New Bretton Woods. A sharp cutback in U.S. military operations abroad would reduce the outflow of dollars, but it would frighten some of the very nations that protest American "dollar imperialism"--notably Germany, which feels that the presence of U.S. troops on its soil is necessary until there is a Soviet withdrawal from Eastern Europe. Reinstituting the tight-money policies and high interest rates of 1968 and 1969 would help the balance of payments, but would also abort U.S. recovery from last year's recession and throw many more Americans out of work.

Still, there are actions that would stanch the dollar drain and would be desirable on other grounds as well. An end to the Viet Nam War is the most obvious. Domestically, the Nixon Administration could try to fight inflation by issuing guidelines for acceptable pay and price increases. Europe's moneymen have urged the U.S. to adopt such an "incomes policy," and have lost faith in the dollar partly because of Washington's failure to heed their advice. The Government could also stimulate recovery from recession by cutting taxes rather than relying as heavily as it now does on expanding the money supply and bringing down interest rates.

The U.S., however, is no longer in a position to repair the monetary system by itself. Perhaps the most important lesson of the crisis is that financially, as well as politically and militarily, the days of unchallenged U.S. dominance of the non-Communist world are over. A natural corollary of that development is that the monetary structure should be redesigned to reflect the new reality, and some Europeans did indeed draw that conclusion last week. James Callaghan, former British Chancellor of the Exchequer, for one, in effect called for a second Bretton Woods conference "to build a new system."

At the very least, such a conference could readjust the values of major currencies in a noncrisis atmosphere. It could also make some important technical adjustments in money-trading rules. One might be to widen the fluctuations in currency prices that central banks can permit--perhaps a rise from the present 1% to 5% above or below official value. Flows of speculative money have become so large that the 1% limit has become unrealistic and a breeder of crises instead of a stabilizer.

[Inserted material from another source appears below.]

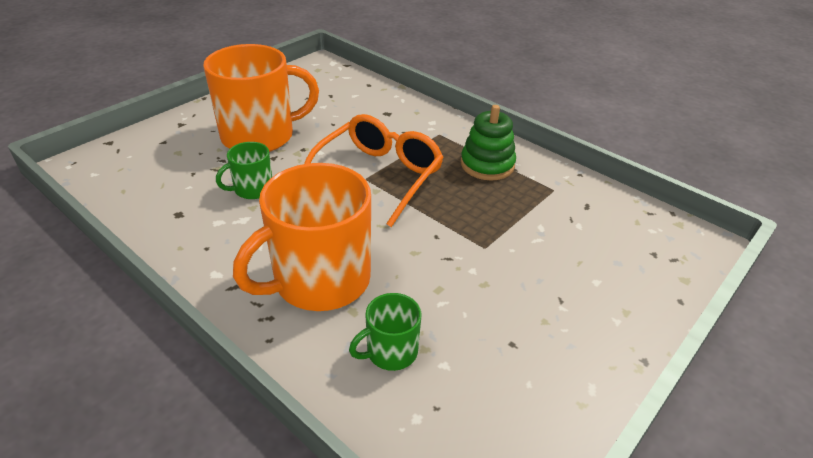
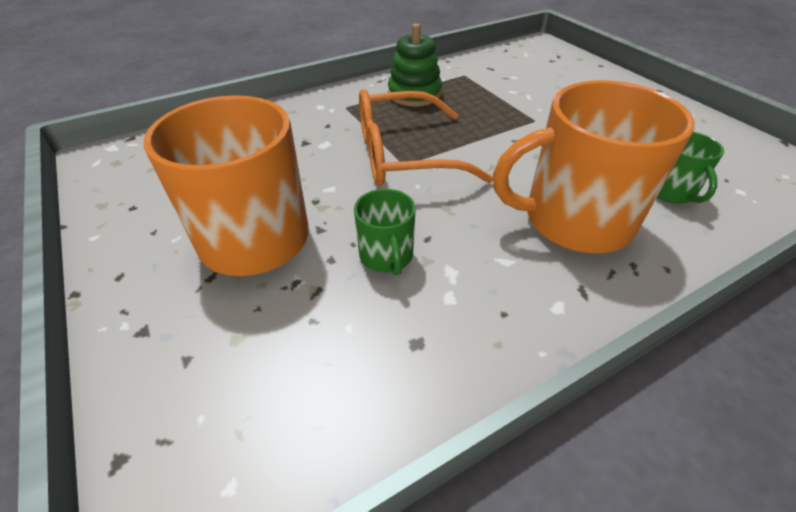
camera: 70 degrees left, 5 degrees up
orange mug [233,163,371,311] -> orange mug turned 105 degrees clockwise [493,80,695,253]
orange glasses [304,114,444,227] -> orange glasses turned 60 degrees counterclockwise [359,89,493,186]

Even more important, the conference could modify the system so that another currency would share the central role and thus relieve what has become the dollar's crushing burden. Most discussion has centered on a newly created form of money, such as the Special Drawing Rights that the IMF began issuing in 1970 with obviously inadequate effect. There is a more likely candidate: the unified currency that the Common Market nations intend to create, assuming that storms such as last week's crisis do not frustrate their plans. The world needs a second currency that nations could use, along with the dollar, to hold in reserves and settle bills with each other.

Yale Economist Robert Triffin, a leading international financial expert and a member of TIME's Board of Economists, has observed that necessary international monetary reforms come about only as a result of crises. Now that the world has had the crises, it is time for the reform. The chaotic conditions of last week, if prolonged or repeated, pose a grave threat to international stability. The present monetary system served the global economy well for many years and helped to promote an enormous postwar expansion of world trade. But financial institutions, like any other, can stay healthy only if they change with the world around them.